Au vu de la période d’occupation de 53 mois et 21 jours, A) doit une indemnité d’occupation d’un montant de 22.365,75 euros.
Contrairement à ce qui a été retenu par les juges de première instance, cette indemnité d’occupation n’est cependant pas redue à B) mais à l’indivision post-communautaire.
L'indemnité d'occupation, assimilable à un revenu, accroît en effet à l'indivision conformément à l'article 815-10 du Code civil. Les indivisaires ne sont donc pas en droit d'en demander le paiement à celui d'entre eux qui occupe le bien indivis chacun pour son propre compte, à concurrence de ses droits dans l'indivision. L'indemnité est due non pas à l’autre indivisaire mais bien à l'indivision (CA Paris, 2e ch. B, 19 sept. 1991).
— La demande de B) du chef de remboursement d’un prêt
En matière de liquidation et de partage, les parties sont respectivement demanderesses et défenderesses. Il s’ensuit que les demandes produites en appel seulement doivent toujours être considérées comme des défenses élevées contre les prétentions des copartageants et ne peuvent, dès lors, être écartées comme demandes nouvelles ( Cour, 10 mai 1901, Pas.5, page 458)
En matière de liquidation et de partage, les demandes qui ont pour objet de faire modifier la composition de la masse passive de la communauté, de diminuer la part revenant à un des copartageants et de restreindre l’étendue de ses reprises constituent des moyens recevables à tout stade de la procédure ( Cour, 19 janvier 2006, n°25940 du rôle).
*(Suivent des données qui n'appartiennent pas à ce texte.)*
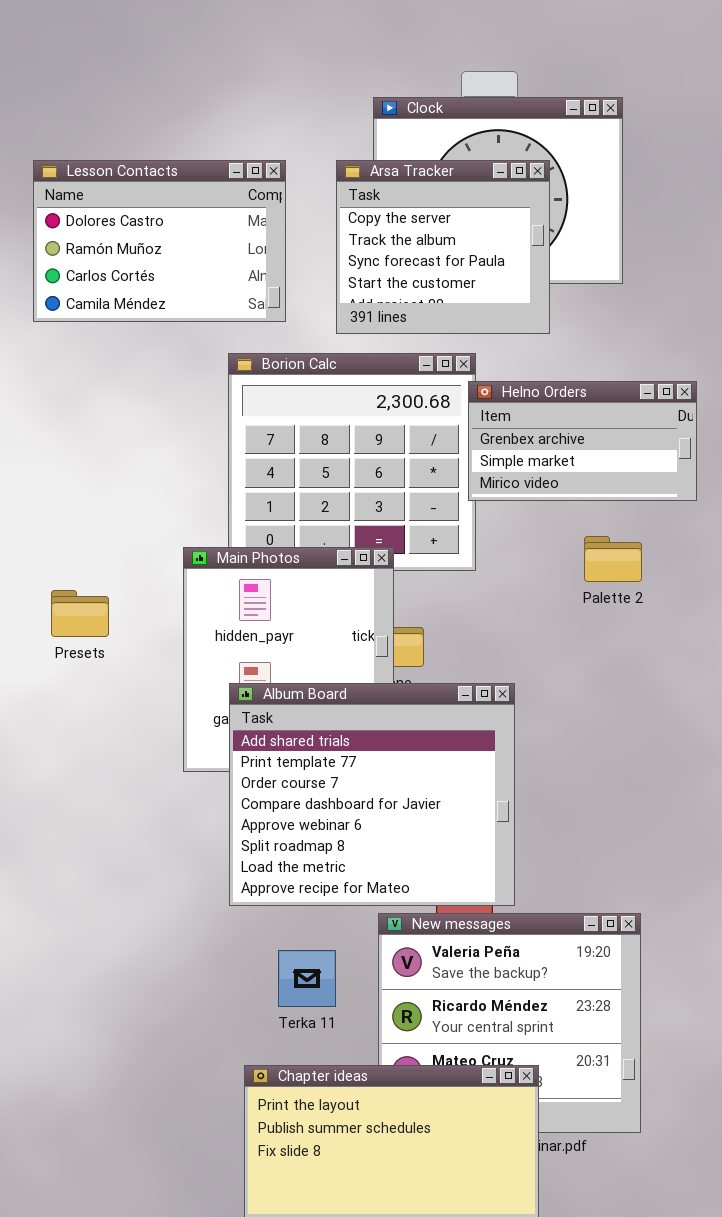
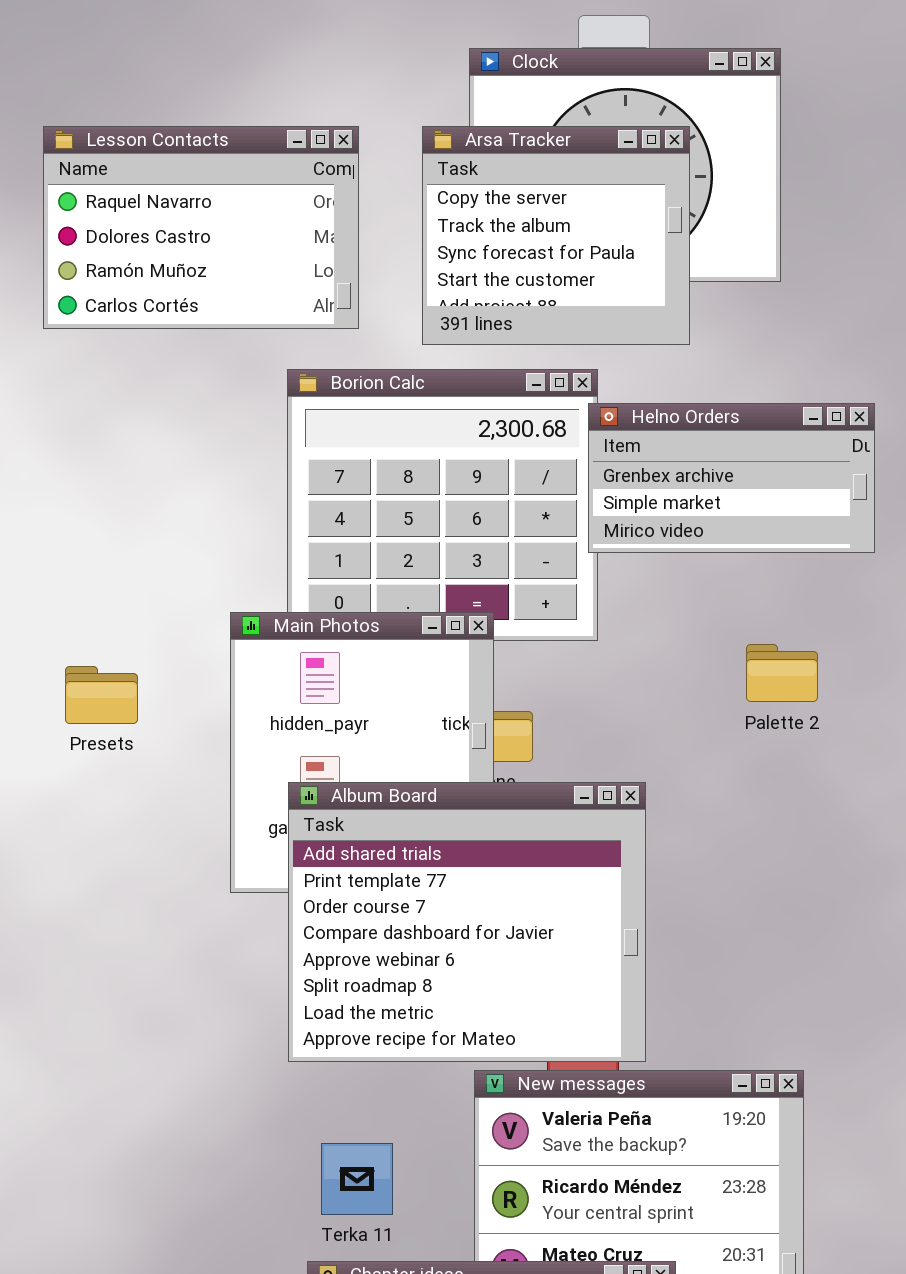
Lesson Contacts: [33,160,286,322] -> [43,126,359,329], scrolled up 1 row
Palette 2: [584,536,642,582] -> [746,644,818,702], moved
Terka 11: [278,950,336,1007] -> [321,1143,393,1215], moved

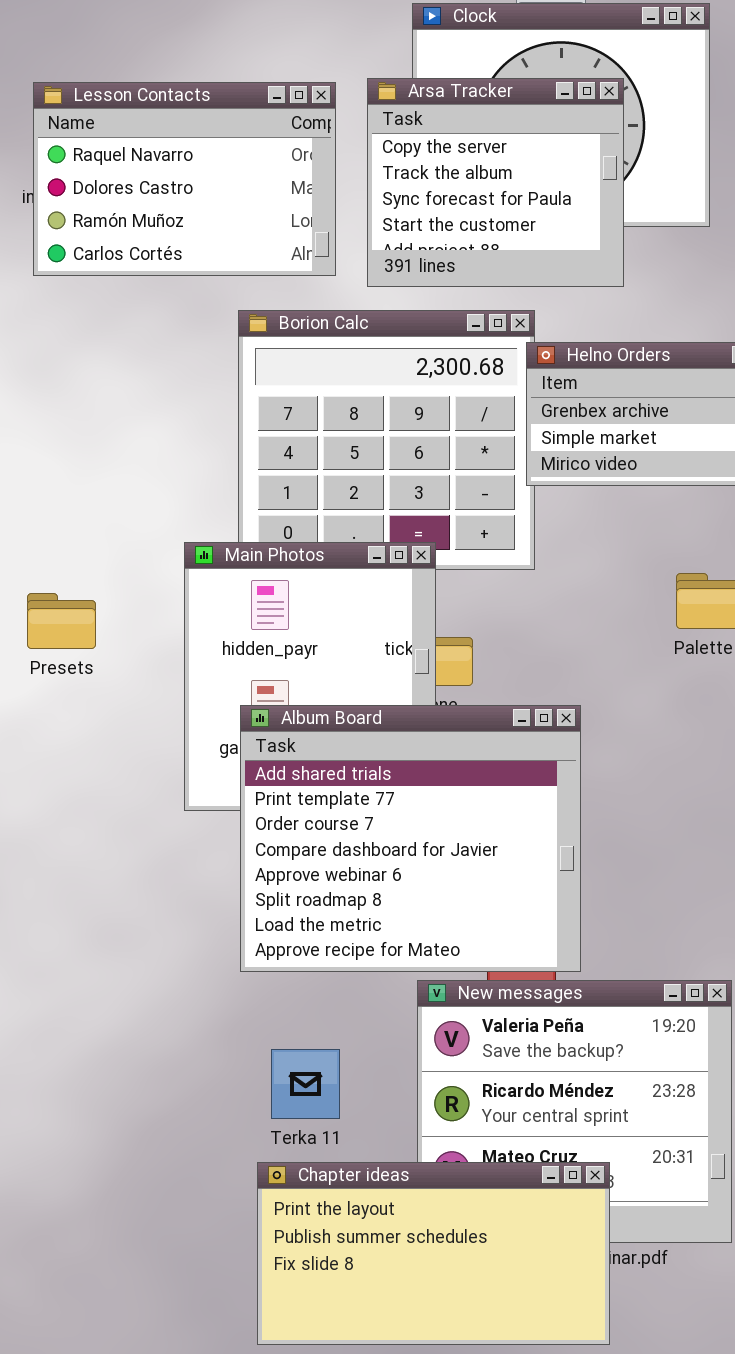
Lesson Contacts: [43,126,359,329] -> [33,82,336,276], moved

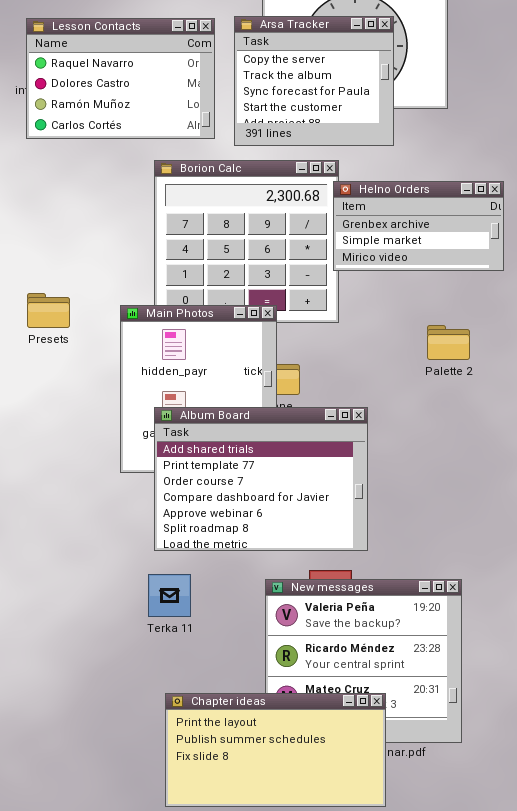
Presets: [27,593,96,649] -> [27,293,70,328], moved
Album Board: [240,705,581,972] -> [154,407,368,551], resized
Terka 11: [271,1049,340,1119] -> [148,574,191,617], moved

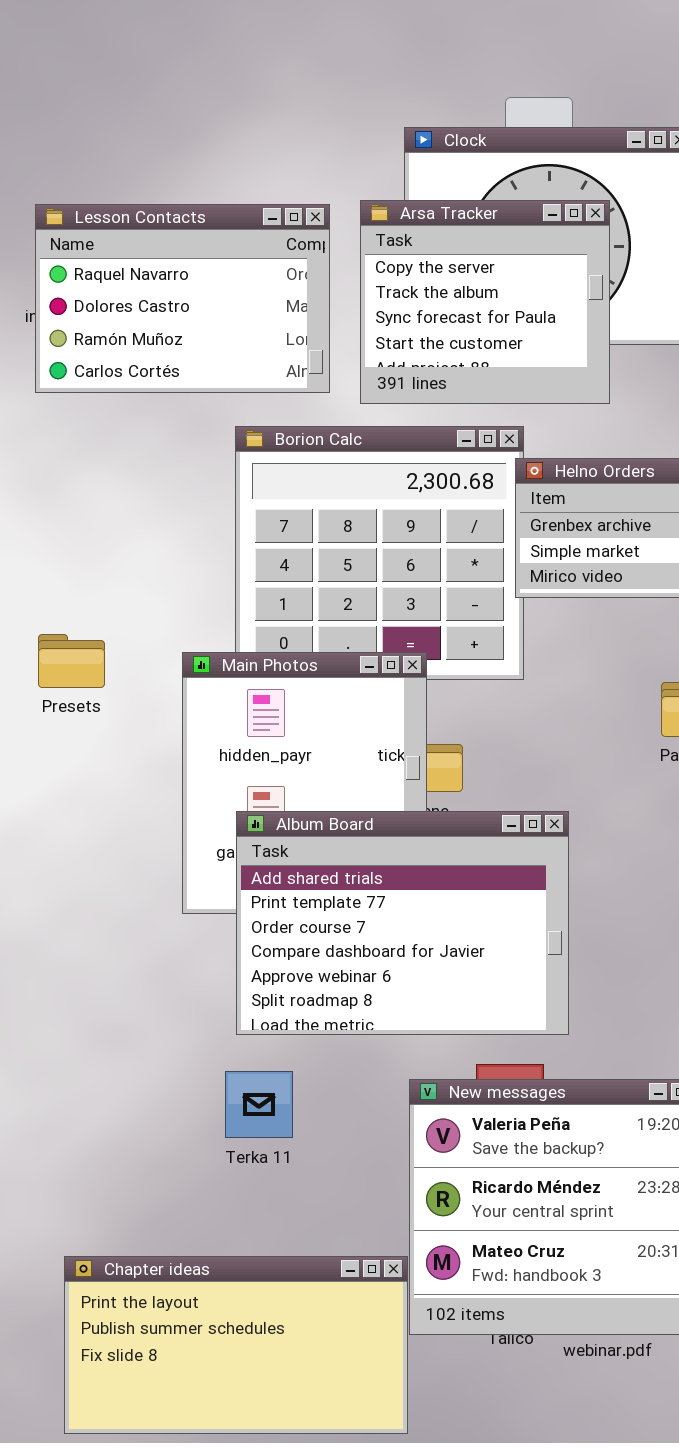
Chapter ideas: [165,693,386,807] -> [64,1256,408,1434], moved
La demande de B) en récompense d’un montant de 82.876 euros du chef de remboursements effectués durant la période du 1 er janvier 1989 au 31 décembre 2004 en relation avec le prêt immobilier relatif à l’immeuble à (…) est partant recevable.
Aux termes de l’article 1402, alinéa 1 du Code civil, « tout bien, meuble ou immeuble, est réputé bien de la communauté si l’on ne prouve pas qu’il est propre à l’un des époux par application d’une disposition de la loi ».
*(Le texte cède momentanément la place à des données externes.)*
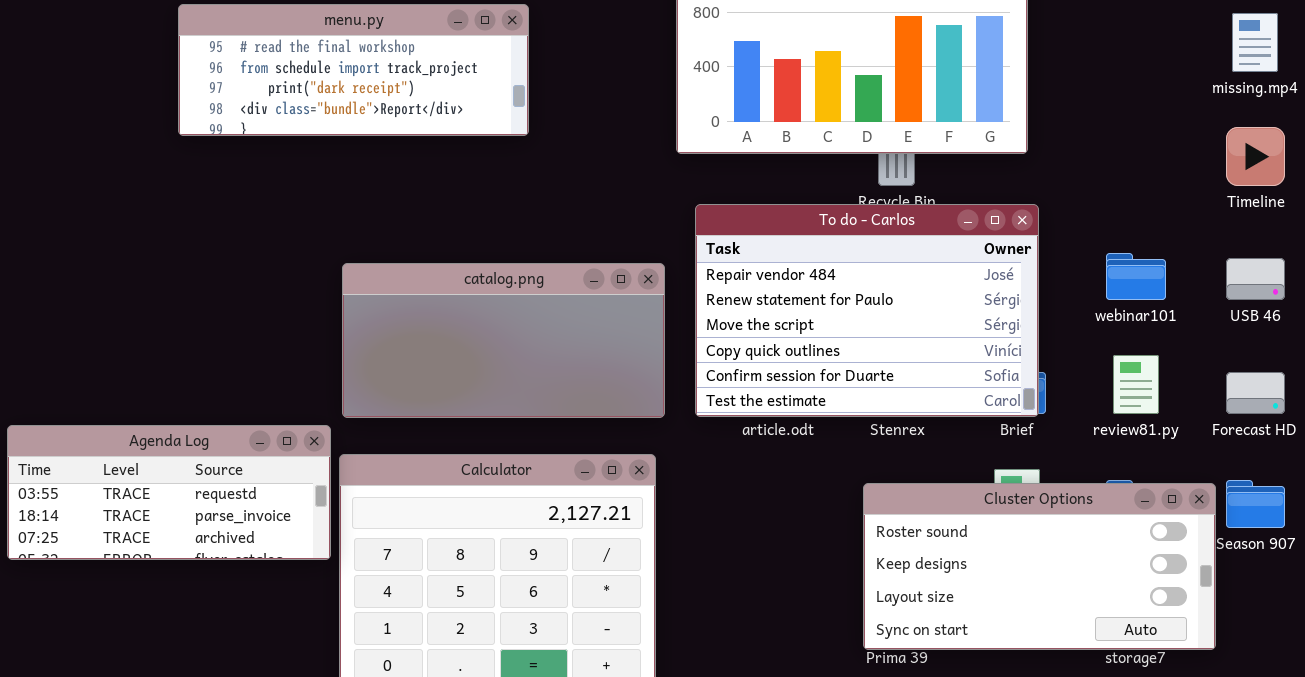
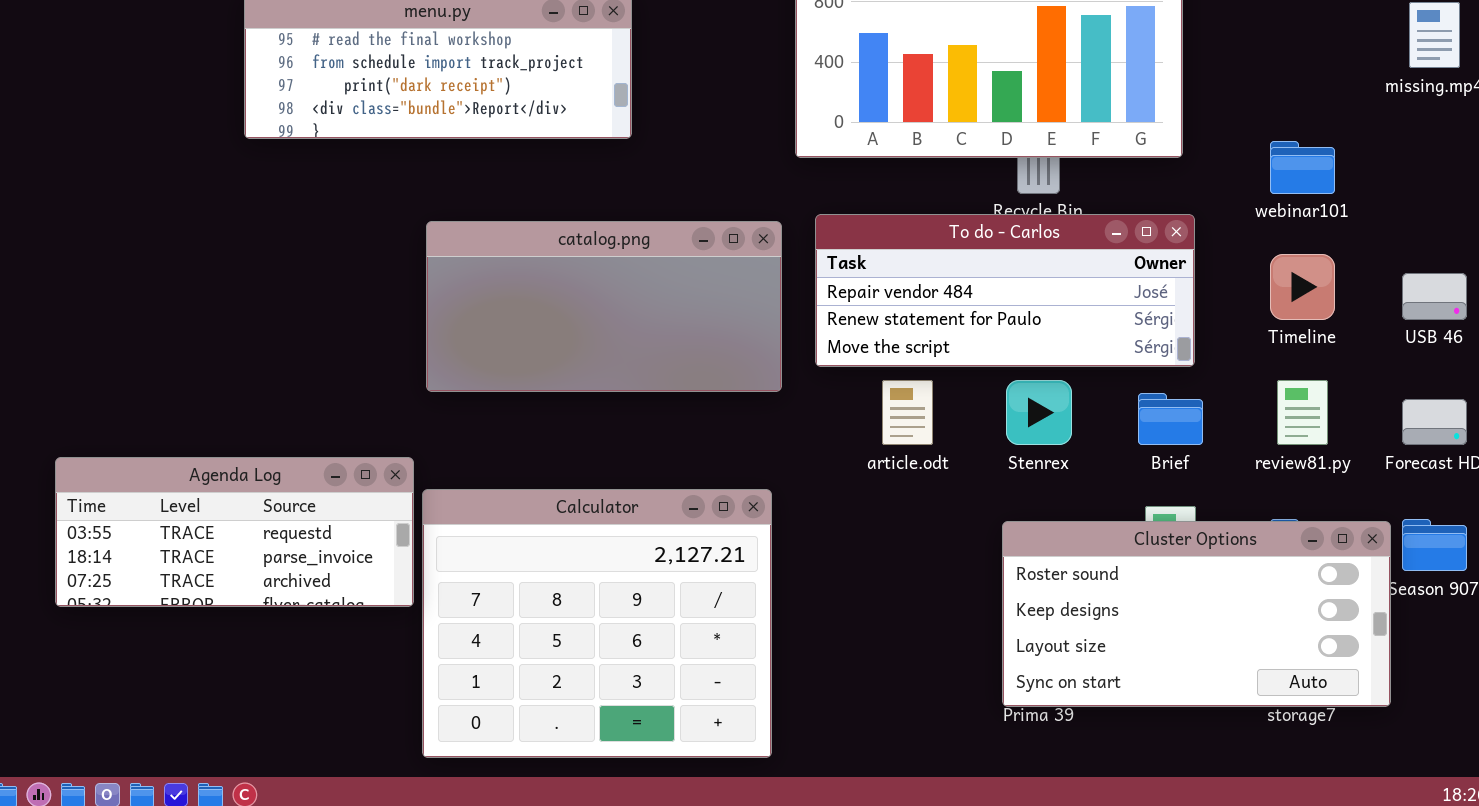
Timeline: [1226,127,1285,186] -> [1270,254,1335,320], moved
To do - Carlos: [695,204,1039,417] -> [815,214,1195,367], resized
webinar101: [1106,253,1166,300] -> [1270,141,1335,194], moved
catalog.png: [342,263,665,418] -> [426,221,782,392], moved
A défaut par B) de rapporter la preuve que les remboursements allégués ont été effectués moyennant de l’argent propre, les pièces versées étant insuffisantes à cet égard, sa demande en récompense n’est pas fondée.
— Les demandes en obtention d’une indemnité de procédure
Les demandes en obtention d’une indemnité de procédure formées par les deux parties sont à rejeter, faute par elles d’avoir établi en quoi il serait inéquitable de laisser les frais non compris dans les dépens à leur charge.
PAR CES MOTIFS
la Cour d’appel, première chambre, siégeant en matière civile, statuant contradictoirement, sur le rapport du juge de la mise en l’état
reçoit les appels principal et incident en la forme,
dit les appels principal et incident partiellement fondés,
réformant,
dit recevable et fondée la demande de B) du chef d’indemnité d’occupation à concurrence d’un montant de 22.365,75 euros , avec les intérêts légaux à partir du le 26 mars 2010, en raison de l’occupation par A) de l’immeuble indivis sis à (…) , pour la période allant du 10 mai 2004 au 1 er novembre 2008,
dit que A) est redevable à l’indivision post-communautaire du chef d’indemnité d’occupation relative à l’immeuble indivis d’un montant de 22.365,75 euros avec les intérêts légaux à partir du le 26 mars 2010,
dit recevable mais non fondée la demande de B) du chef de récompense d’un montant de 82.876 euros,
confirme pour le surplus les jugements déférés, dans la mesure où ils ont été entrepris,
rejette les demandes de A) et de B) en obtention d’une indemnité de procédure,
fait masse des frais et dépens et les impose pour moitié à A) et pour moitié à B), avec distraction au profit de Maître Jean- Georges Gremling et de Maître Gérard A. Turpel, qui la demandent affirmant en avoir fait l’avance.